Alternatively, astronomers determine the “dynamical mass” of a galaxy by observing how stars move. Specifically, they measure the position and orbital speed of its stars or clouds of gas as they circle about the galactic center, the locus of immense gravitational forces. The more massive the galaxy, the faster its stars must travel in their galactic orbits to keep from falling in, closer to the center. Ultimately, if we have properly accounted for all of a galaxy’s variables, the visible mass should exactly match the dynamical mass.

But in the 1970s astronomers discovered that outer portions of spiral galaxies rotate two to three times faster than they should, based on the gravity produced by stars we can see. The simple equation describing orbits has only three variables: orbital distance, orbital speed, and mass. Two of these variables, orbital distance and speed, can be measured by telescopic observations, so a galaxy’s true mass can be calculated. The conclusion: estimates of mass based on visible stars are wrong; most of a galaxy’s mass is not visible. It follows that most of the matter in the universe is dark and invisible.

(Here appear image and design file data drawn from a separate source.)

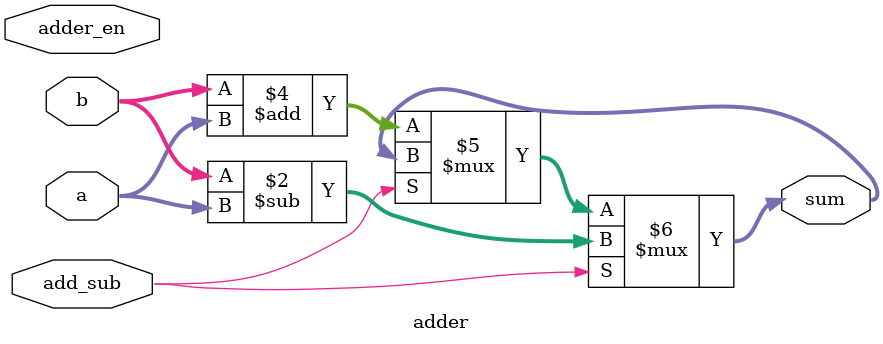
<source format=v>
module adder(
	input [39:0] a,
    input [39:0] b,
    input add_sub,
	input adder_en,
    output [39:0] sum
    );

		assign sum = (add_sub == 1'b1) ? (b - a) : 
						 (add_sub == 1'b0) ? (b + a) :
						 	sum;	

endmodule
</source>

Speculation about the nature of dark matter abounds. The first step is to eliminate what dark matter isn’t: It can’t be made of ordinary clumps of matter like snowballs or black holes, because we could detect its effects on light arriving from more distant sources. It can’t be made of electrically charged particles like electrons or protons, because such particles emit telltale electromagnetic radiation. Indeed, the fact that we can’t presently detect dark matter in the laboratory suggests that it must pass right through ordinary collections of atoms.

Faced with these daunting constraints, scientists have postulated a number of weird possibilities for the missing mass-exotic subatomic particles such as massive neutrinos or axions, mini black holes, or clusters of quarks called quark nuggets-but no one knows for sure. Around the world, teams of physicists are struggling to design more sensitive detectors to capture the subtle signals of dark matter. It may take many decades, but researchers are not likely to give up for lack of interest.

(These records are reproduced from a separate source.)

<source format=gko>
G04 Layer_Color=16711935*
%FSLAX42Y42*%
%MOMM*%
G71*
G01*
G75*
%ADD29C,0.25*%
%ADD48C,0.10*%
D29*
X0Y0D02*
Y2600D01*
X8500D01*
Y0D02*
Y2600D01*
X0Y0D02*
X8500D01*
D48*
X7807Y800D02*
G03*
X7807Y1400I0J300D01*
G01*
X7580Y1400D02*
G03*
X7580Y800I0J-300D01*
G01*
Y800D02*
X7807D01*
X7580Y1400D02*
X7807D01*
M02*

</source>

If all our present science is based on observations and measurements of a paltry 1 percent of reality’s building blocks-everyday atomic matter-then how can physics be almost over? The search for dark matter, still in its barest infancy, is not a trivial academic pursuit. In fact, the nature and amount of missing mass is closely tied to the ultimate fate of the universe, namely whether the expanding universe’s enormous gravity will eventually cause it to slow and finally collapse back into itself. The missing mass problem thus lies at the heart of our most fundamental attempts to understand the past, present, and future state of the cosmos.

Moreover, how astounding it is to think that the stuff of which we are made and the only matter we know may constitute only a tiny fraction of what exists. We are confronted with so many questions: What is this strange stuff? How can we study it? What laws govern its behavior? And if we can confine and shape this matter to our will, what undreamed of technologies might follow?